Question: why not make a shared static as the dangling pointer? That would have an allocation?
It seems we disagree on what allocation means. I'd expect allocation to either refer to something generated by the allocator (e.g. malloc or equivalent), or to a static. If every location has a 0 sized allocation, what is the provenance of the pointer?
There is an 'invalid' provenance that is the only allowed provenance for these 0-sized 'virtual allocations'.
In Miri, we don't actually consider these allocations as existing. Instead, when we check whether a ptr is valid for a given memory access, then if the ptr has 'invalid' provenance (or "no provenance" or whatever you want to call it -- it is the provenance of a pointer created via ptr::invalid), we only accept the ptr if the access size is 0 (and the address is not 0, and it is sufficiently aligned). If the pointer has any other provenance, we do the full usual check, ruling out use-after-free or out-of-bounds accesses.
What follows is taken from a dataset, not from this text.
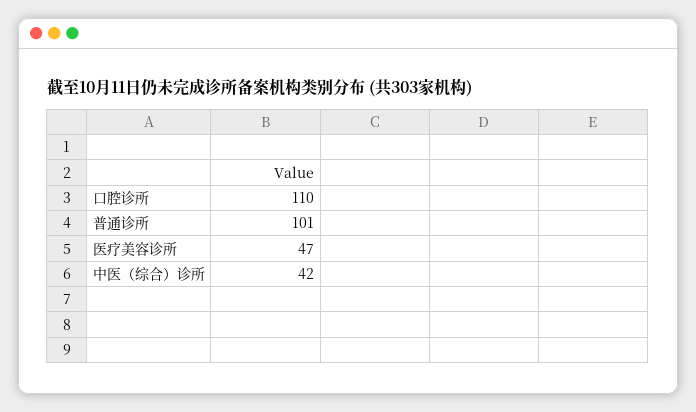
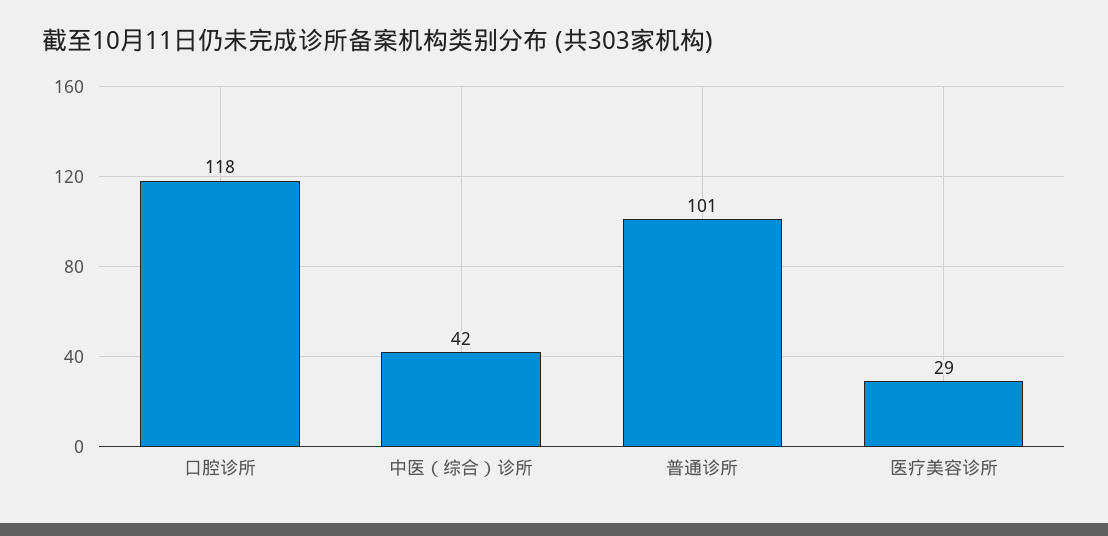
口腔诊所: 110 -> 118
医疗美容诊所: 47 -> 29

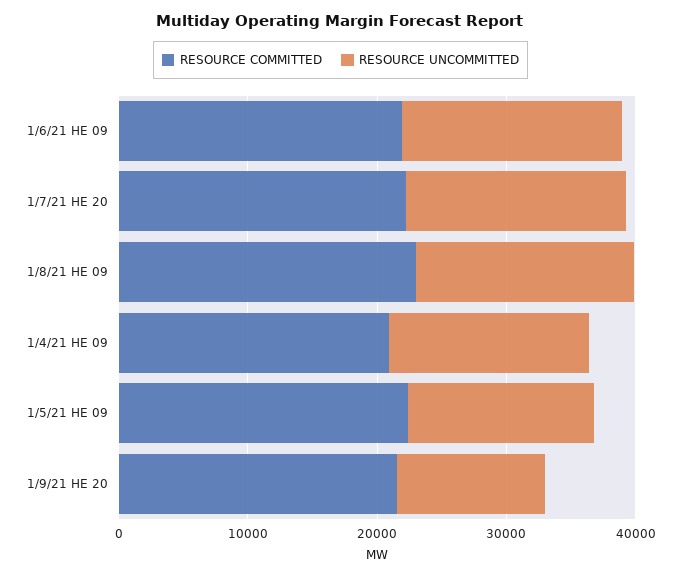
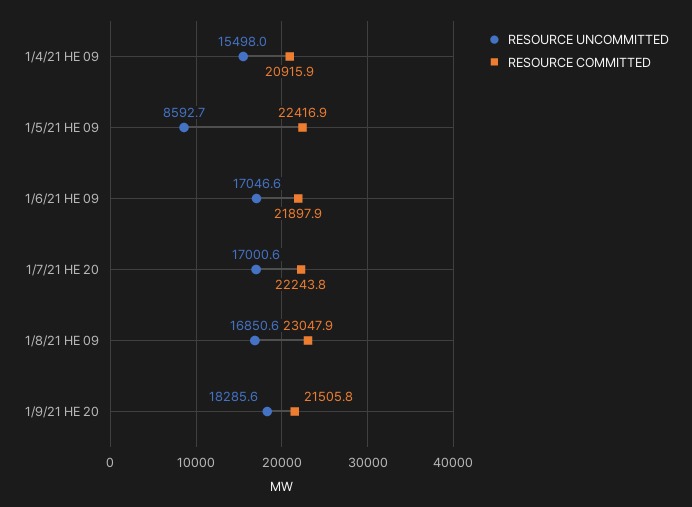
RESOURCE UNCOMMITTED, 1/5/21 HE 09: 14000 -> 8592.7
RESOURCE UNCOMMITTED, 1/9/21 HE 20: 12000 -> 18285.6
But this is equivalent to having such actual allocations everywhere, with 'invalid' provenance, and that is a mental model that got blessed by some LLVM devs.
How was it allocated?
If you want, you can consider ptr::invalid as a 'allocation' function. Or maybe NonNull::dangling should be considered the allocation function, not sure. (But that would not really reflect what Miri implements, since there are other ways to create pointers with this provenance.)
Question: why not make a shared static as the dangling pointer? That would have an allocation?
The issue is that NonNull::dangling can be called with types that need arbitrary alignment. Any static allocation we create might be insufficiently aligned.